At that point the Iraqi government, confident of its position, invited a number of dissidents to return to Iraq. Al-Ali returned to Baghdad after he was promised safe passage. Shortly after his arrival he was offered the position of Ambassador to Sweden, which he initially refused but was soon appointed as Ambassador to Sweden, where he served from 1973 to 1976. He subsequently was Ambassador to Spain from 1976 to 1978, and was then appointed as Permanent Representative to the United Nations in New York, where he served from 1978 to 1981.

== Years in opposition ==
Saddam Hussein assumed the presidency in 1979, and later that year attended the Conference of the Non-Aligned Movement in Cuba, which Al-Ali also attended and met with representatives from the new Islamic Republic of Iran. Al-Ali later recalled that he initially viewed the discussions as a promising opportunity to avoid an impending conflict with Iran. However, following a private conversation with Saddam after the meeting, it became clear to Al-Ali that the Iraqi leader was simply using the talks as a tactical exercise, and had no intention in pursuing a diplomatic settlement. According to Al-Ali, Saddam believed Iran's post-revolutionary weakness presented Iraq with a rare opportunity to reclaim the disputed Shatt-al-arab river.

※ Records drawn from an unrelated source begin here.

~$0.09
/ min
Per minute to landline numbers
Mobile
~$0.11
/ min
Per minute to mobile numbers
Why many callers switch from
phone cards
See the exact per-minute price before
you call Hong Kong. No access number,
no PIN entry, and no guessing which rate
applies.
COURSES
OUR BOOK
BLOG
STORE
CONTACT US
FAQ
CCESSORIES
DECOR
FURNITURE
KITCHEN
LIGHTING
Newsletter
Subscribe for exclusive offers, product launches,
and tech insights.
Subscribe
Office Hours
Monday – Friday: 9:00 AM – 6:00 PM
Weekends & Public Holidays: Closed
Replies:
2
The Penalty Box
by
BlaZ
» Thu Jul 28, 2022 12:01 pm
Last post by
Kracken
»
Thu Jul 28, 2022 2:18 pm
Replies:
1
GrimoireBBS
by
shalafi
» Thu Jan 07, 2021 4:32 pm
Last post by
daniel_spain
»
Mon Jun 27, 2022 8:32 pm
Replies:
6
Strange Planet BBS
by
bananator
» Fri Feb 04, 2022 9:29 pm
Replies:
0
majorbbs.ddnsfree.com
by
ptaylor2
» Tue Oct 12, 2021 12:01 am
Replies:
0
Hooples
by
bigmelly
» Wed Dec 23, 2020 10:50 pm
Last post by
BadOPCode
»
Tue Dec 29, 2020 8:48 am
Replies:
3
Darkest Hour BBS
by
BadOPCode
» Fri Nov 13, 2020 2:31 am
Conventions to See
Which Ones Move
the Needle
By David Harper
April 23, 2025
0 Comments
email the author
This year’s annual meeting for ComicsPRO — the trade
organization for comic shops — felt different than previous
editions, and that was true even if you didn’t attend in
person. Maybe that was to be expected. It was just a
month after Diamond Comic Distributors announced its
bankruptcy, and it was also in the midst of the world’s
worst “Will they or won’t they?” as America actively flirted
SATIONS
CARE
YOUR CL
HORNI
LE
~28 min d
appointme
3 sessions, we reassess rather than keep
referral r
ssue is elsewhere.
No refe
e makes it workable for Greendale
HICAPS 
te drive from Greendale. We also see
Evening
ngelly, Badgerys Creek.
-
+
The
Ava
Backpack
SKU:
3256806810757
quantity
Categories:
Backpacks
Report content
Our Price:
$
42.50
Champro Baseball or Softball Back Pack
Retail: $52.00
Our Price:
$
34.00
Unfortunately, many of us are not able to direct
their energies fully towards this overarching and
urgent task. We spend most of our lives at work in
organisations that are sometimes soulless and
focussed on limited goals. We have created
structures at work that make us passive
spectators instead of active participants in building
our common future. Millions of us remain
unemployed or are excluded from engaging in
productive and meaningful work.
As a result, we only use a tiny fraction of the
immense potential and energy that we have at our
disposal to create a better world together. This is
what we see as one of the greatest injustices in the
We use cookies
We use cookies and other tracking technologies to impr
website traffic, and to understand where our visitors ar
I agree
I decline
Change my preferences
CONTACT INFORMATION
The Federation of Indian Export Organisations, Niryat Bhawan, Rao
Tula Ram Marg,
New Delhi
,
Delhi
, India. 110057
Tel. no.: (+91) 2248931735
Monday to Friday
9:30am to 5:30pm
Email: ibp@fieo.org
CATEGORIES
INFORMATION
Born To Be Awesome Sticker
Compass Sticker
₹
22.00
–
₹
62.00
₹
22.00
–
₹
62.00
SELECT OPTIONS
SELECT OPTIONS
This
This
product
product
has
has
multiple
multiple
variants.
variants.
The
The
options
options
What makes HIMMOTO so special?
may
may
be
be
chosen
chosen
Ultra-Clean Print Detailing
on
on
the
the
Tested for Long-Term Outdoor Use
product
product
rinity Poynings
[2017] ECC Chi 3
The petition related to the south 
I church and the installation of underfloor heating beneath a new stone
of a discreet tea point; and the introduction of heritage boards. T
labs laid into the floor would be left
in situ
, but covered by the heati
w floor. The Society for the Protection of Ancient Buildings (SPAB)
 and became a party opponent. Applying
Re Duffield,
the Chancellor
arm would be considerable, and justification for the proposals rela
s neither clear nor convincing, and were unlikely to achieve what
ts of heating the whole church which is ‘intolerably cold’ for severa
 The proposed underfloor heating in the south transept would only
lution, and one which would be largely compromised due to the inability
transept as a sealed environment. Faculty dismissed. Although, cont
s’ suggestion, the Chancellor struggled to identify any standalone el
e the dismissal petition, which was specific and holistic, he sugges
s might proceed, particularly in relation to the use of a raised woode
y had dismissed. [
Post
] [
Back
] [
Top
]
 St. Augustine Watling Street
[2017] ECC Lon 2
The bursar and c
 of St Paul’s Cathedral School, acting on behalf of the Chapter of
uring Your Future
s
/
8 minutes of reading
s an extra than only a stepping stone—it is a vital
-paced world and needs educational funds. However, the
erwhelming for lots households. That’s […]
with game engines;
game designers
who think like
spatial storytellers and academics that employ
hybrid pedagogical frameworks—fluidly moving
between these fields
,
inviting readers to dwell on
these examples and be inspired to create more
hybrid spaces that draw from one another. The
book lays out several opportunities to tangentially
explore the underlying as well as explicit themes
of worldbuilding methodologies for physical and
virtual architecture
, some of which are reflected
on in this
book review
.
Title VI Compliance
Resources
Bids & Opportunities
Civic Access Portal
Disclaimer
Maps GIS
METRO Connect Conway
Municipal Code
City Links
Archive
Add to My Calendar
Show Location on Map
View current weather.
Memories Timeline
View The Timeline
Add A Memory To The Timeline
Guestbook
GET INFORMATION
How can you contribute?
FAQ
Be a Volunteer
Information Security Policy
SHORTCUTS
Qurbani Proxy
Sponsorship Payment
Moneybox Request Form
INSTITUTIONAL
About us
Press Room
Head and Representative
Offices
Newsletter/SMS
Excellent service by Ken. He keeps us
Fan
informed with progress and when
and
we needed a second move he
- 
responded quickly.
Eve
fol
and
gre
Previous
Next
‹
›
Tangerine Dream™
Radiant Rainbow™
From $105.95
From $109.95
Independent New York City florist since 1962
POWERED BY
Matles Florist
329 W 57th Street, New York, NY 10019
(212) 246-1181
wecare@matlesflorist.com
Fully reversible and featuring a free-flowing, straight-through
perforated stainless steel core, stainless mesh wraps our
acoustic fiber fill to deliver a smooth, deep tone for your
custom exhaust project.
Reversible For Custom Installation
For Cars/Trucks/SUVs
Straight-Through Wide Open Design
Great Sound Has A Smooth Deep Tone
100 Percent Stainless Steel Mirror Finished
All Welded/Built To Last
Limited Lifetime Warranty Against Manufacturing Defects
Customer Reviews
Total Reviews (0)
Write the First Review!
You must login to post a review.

A few months after the Iran–Iraq War commenced, Al-Ali resigned his position once again. As a result of this decision, Al-Ali was banned from returning to his home country, and was only able to return to Iraq after the 2003 Invasion of Iraq.

After the 1991 Gulf War, Al-Ali decided to formally join the Iraqi opposition, and with Iyad Allawi formed the short-lived Al-Wifaq party. He began publishing a weekly political newspaper from London that adopted an anti-Saddam and staunchly patriotic line. The paper rejected any foreign influence in the country and was fiercely opposed to the international sanctions that had been imposed against Iraq by the international community.

== Return to Iraq ==
As the war commenced in March 2003, Al-Ali was interviewed on a number of occasions on Al-Jazeera in which he condemned both the US-led invasion and Saddam Hussein's government. As the Iraqi government began to fall, Al-Ali entered the country through the Syrian-Iraqi border and this event was captured on an Al-Arabiya documentary that was aired shortly after the war.

In 2003 Al-Ali lived in Baghdad for some months, where he published his weekly newspaper, which adopted an anti-occupation and opposition stance. He stopped publication of his weekly newspaper after some months to settle abroad.

== Death ==
Al-Ali died in Istanbul on 27 May 2024, at the age of 86.